Our work will continue despite the state's wrong-hearted decision. But it will not be easy to reconstruct a service infrastructure for these vulnerable groups that took nearly 40 years to build.
Recent announcements would have Texans believe that refugees are dangerous. This is inaccurate and irresponsible political rhetoric. It is tragic that refugees who have come to America seeking safety and freedom are being targeted by politicians based on the countries from which they have fled. Such sentiments are un-American and un-Texan.

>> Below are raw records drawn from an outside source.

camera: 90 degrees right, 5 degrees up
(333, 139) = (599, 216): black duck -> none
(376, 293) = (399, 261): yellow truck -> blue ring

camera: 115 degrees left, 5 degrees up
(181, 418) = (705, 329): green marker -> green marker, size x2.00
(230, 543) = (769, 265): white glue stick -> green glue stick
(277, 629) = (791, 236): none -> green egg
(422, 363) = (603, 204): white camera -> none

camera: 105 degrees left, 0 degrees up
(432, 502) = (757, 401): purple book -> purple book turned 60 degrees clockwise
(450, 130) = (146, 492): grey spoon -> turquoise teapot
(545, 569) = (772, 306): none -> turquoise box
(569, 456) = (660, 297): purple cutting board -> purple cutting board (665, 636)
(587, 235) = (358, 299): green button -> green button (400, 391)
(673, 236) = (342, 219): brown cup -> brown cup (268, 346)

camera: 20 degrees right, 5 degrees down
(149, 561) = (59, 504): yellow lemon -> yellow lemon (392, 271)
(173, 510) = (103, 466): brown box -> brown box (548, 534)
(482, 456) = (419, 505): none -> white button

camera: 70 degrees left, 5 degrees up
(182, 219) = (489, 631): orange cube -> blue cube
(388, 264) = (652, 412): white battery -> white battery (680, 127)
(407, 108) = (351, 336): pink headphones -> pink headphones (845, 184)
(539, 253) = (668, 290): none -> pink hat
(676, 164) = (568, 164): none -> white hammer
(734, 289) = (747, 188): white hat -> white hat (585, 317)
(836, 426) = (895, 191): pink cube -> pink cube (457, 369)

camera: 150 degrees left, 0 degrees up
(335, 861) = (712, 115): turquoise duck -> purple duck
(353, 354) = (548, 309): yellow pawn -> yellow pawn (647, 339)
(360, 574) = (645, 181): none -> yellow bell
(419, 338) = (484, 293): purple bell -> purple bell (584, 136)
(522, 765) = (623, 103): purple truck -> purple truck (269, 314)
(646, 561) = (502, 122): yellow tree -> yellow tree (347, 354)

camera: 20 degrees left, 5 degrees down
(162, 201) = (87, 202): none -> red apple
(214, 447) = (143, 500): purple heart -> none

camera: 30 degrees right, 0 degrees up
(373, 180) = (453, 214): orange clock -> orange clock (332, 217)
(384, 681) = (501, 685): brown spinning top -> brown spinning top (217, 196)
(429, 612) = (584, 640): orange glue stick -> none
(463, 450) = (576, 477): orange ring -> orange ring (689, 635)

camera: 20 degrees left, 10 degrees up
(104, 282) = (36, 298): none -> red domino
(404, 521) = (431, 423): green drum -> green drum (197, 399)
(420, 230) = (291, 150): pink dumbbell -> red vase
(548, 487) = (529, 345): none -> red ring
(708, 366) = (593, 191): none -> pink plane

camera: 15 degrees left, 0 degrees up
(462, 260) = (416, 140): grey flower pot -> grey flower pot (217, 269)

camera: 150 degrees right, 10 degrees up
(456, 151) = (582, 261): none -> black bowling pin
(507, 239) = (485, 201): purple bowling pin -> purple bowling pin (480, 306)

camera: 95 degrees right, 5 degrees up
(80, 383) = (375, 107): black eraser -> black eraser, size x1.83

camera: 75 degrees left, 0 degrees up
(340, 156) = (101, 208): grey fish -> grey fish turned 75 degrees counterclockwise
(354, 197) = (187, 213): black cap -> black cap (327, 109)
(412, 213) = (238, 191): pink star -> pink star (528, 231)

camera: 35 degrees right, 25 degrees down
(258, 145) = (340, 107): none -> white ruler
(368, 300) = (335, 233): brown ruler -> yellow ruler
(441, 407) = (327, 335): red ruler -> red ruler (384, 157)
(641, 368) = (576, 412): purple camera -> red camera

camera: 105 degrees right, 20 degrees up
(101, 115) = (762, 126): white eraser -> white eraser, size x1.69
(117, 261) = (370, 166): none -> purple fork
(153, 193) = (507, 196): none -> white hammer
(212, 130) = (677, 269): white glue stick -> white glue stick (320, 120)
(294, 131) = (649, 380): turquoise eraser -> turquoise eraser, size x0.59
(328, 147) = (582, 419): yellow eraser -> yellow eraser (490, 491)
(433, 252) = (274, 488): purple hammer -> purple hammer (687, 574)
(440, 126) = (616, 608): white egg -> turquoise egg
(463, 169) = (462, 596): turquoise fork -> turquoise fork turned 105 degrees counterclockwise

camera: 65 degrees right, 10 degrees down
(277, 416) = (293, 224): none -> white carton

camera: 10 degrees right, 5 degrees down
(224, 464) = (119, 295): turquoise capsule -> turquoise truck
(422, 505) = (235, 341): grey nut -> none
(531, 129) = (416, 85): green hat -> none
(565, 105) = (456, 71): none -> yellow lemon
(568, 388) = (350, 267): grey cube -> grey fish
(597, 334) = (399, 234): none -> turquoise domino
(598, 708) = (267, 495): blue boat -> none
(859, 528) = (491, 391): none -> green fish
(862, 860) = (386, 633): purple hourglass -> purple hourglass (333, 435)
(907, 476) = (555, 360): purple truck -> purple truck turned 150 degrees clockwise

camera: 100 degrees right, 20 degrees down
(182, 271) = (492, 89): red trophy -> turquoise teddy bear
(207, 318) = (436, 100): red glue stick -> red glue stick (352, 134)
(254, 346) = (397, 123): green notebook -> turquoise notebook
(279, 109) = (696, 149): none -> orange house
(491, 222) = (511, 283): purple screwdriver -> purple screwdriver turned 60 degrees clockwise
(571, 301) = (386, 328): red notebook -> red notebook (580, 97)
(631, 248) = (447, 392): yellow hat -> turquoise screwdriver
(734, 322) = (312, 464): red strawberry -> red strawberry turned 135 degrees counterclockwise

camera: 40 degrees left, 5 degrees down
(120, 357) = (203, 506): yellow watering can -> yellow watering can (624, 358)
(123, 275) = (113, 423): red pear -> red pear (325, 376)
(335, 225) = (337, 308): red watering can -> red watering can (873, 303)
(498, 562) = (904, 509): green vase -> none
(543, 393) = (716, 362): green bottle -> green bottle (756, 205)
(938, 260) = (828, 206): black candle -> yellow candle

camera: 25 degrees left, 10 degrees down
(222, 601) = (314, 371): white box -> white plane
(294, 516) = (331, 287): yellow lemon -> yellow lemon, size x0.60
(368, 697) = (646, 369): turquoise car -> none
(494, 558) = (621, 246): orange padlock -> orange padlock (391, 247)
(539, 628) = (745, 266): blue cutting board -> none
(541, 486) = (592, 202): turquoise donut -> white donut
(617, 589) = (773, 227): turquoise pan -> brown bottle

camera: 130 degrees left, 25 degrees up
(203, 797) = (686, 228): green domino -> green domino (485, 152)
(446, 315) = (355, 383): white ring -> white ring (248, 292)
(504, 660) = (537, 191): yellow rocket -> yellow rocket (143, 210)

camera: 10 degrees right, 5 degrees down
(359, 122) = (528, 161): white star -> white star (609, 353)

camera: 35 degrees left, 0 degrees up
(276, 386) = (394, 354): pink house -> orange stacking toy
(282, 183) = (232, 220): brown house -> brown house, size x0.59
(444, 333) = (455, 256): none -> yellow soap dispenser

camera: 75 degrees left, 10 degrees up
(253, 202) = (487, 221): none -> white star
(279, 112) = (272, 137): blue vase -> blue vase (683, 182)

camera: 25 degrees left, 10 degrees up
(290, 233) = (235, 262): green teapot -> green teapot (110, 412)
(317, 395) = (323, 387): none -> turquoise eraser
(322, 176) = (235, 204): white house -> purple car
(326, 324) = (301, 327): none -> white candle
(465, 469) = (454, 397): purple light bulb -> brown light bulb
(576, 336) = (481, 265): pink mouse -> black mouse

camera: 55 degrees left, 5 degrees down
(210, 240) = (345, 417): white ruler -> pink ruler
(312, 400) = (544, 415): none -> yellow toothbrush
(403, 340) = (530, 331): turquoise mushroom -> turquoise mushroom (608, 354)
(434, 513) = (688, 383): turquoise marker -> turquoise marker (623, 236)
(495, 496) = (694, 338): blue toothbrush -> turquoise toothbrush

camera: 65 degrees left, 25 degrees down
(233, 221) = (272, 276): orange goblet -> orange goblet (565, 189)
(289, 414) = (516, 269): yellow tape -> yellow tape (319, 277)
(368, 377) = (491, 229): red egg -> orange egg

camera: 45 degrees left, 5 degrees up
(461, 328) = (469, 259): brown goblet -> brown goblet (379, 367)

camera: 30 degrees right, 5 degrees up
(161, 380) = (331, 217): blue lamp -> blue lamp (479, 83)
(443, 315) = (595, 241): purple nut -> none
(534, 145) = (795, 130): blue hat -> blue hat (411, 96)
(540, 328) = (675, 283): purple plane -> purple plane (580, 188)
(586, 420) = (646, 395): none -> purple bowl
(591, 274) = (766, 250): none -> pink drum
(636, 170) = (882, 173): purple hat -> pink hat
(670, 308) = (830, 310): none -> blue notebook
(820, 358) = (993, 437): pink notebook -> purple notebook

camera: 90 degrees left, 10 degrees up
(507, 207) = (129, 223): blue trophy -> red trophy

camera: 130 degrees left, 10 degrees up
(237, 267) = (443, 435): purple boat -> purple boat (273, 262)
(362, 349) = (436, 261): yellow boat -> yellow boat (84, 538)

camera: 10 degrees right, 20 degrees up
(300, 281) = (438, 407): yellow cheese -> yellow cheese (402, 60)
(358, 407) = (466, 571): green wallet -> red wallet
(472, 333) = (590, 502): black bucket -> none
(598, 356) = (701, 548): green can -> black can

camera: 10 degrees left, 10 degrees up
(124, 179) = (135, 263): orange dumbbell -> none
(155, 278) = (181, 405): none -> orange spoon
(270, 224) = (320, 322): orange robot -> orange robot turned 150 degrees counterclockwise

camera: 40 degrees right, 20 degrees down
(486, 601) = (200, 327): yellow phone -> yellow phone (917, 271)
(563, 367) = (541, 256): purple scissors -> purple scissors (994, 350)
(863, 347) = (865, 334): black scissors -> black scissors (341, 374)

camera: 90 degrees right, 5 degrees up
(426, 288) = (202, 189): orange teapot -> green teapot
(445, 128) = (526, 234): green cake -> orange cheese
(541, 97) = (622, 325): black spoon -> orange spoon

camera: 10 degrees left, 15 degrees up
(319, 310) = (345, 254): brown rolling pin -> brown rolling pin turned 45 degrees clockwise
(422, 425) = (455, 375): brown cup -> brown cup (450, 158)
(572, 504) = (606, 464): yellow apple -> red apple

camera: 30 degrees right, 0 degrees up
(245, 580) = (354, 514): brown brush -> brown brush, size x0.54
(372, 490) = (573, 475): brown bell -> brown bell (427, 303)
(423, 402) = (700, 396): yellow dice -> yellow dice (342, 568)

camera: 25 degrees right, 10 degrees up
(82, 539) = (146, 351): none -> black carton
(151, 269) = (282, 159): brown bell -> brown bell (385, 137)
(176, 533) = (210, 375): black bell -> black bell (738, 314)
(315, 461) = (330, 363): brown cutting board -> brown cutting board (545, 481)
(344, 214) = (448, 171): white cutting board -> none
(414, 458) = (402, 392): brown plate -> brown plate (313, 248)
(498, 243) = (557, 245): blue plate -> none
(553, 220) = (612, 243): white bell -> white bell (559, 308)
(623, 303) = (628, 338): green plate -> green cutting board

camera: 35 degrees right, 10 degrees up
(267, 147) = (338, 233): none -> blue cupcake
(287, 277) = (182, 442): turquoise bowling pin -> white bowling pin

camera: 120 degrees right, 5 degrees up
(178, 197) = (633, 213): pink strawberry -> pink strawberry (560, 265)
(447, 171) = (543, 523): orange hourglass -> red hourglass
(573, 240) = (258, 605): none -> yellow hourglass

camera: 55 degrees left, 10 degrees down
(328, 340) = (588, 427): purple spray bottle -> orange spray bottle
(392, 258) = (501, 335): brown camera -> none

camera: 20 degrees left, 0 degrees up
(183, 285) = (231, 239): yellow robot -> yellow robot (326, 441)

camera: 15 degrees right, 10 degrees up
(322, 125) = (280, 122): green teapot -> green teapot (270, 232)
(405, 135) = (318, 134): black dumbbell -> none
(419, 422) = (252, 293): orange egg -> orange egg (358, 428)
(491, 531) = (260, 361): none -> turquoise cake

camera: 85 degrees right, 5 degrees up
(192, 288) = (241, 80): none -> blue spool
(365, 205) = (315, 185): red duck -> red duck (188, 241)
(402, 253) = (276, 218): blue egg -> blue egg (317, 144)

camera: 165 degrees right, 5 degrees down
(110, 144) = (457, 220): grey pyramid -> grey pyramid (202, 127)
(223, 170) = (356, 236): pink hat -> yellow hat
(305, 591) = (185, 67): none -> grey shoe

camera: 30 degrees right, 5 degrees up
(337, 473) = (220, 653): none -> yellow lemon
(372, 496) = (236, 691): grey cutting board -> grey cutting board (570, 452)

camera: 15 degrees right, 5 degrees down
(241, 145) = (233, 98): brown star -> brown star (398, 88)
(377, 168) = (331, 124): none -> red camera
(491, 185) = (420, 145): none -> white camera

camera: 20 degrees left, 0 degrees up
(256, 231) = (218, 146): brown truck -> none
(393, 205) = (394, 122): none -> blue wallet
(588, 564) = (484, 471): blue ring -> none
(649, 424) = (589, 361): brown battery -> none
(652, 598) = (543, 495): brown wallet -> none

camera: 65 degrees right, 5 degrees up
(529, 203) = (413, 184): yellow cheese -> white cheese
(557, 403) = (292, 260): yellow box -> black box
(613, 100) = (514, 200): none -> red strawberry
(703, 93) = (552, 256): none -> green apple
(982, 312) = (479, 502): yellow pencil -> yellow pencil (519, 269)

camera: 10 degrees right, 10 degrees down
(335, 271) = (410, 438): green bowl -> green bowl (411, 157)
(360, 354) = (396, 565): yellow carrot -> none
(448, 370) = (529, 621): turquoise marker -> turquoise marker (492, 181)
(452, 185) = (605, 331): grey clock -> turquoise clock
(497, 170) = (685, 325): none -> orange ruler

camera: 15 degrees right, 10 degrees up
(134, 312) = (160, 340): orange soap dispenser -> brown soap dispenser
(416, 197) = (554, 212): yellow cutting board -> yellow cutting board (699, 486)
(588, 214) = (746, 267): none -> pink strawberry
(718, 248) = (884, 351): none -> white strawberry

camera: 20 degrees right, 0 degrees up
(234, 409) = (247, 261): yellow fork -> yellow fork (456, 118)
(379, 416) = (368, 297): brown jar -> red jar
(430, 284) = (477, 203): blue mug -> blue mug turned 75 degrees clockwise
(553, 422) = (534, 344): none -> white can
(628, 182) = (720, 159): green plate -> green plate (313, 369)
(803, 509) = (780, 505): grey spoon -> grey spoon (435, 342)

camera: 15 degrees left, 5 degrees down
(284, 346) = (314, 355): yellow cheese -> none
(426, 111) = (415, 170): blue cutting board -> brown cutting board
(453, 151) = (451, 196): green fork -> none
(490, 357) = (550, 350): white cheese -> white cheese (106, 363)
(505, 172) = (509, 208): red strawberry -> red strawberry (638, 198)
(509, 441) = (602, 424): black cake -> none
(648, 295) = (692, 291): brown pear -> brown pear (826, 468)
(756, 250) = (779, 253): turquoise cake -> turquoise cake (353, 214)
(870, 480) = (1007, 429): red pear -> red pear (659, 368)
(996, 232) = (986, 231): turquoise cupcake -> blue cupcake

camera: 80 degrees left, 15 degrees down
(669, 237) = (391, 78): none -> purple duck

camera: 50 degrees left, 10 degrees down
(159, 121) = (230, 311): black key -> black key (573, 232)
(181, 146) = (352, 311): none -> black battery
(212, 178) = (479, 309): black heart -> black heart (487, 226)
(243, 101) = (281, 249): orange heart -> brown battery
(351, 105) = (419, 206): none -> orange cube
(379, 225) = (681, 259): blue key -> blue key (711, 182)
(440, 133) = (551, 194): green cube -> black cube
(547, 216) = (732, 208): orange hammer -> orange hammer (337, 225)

We know who refugees are. The U.S. handpicks the most vulnerable families and individuals, who then undergo 18 to 24 months of rigorous security vetting before they are admitted. Most are coming to be reunited with family members who already live here. All refugees resettled in Texas and the United States undergo rigorous screenings by the Department of Homeland Security, the FBI, the Department of Defense and multiple intelligence agencies — screenings that include biometric checks, forensic tests, medical screenings and in-person interviews.
Texas' decision chooses to ignore the already stringent vetting requirement for refugees — far and away more rigorous than for anyone else coming to the United States. Texas officials would never hold themselves to the standard that they appear to require of national security officials when it comes to screening refugees — and they would never be able to personally guarantee that no American-born resident of Texas poses a security threat to other Texans.
Texas' public-private refugee partnership, recently falsely described by Abbott as "broken and flawed," must now be converted to an initiative operated not by our devoted public colleagues at the Texas Health and Human Services Department but by a private civil society model that humanitarian professionals will work with local communities to establish. Words cannot express our appreciation to the government employees across Texas who have devoted their careers to serving those so vulnerable — many of whom may now be reassigned or forced to seek new employment.
Values define us as Texans. They have shaped us from birth. And, most importantly, they are the threads that connect us, no matter our differences in appearance, religion or country of origin. Refugees and others who have been welcomed in Texas first want to be safe and secure. Then, like all Americans, they want acceptance and opportunity — the chance to thrive in freedom.
The large and compassionate refugee service community in Texas will not forsake them—even if our state does.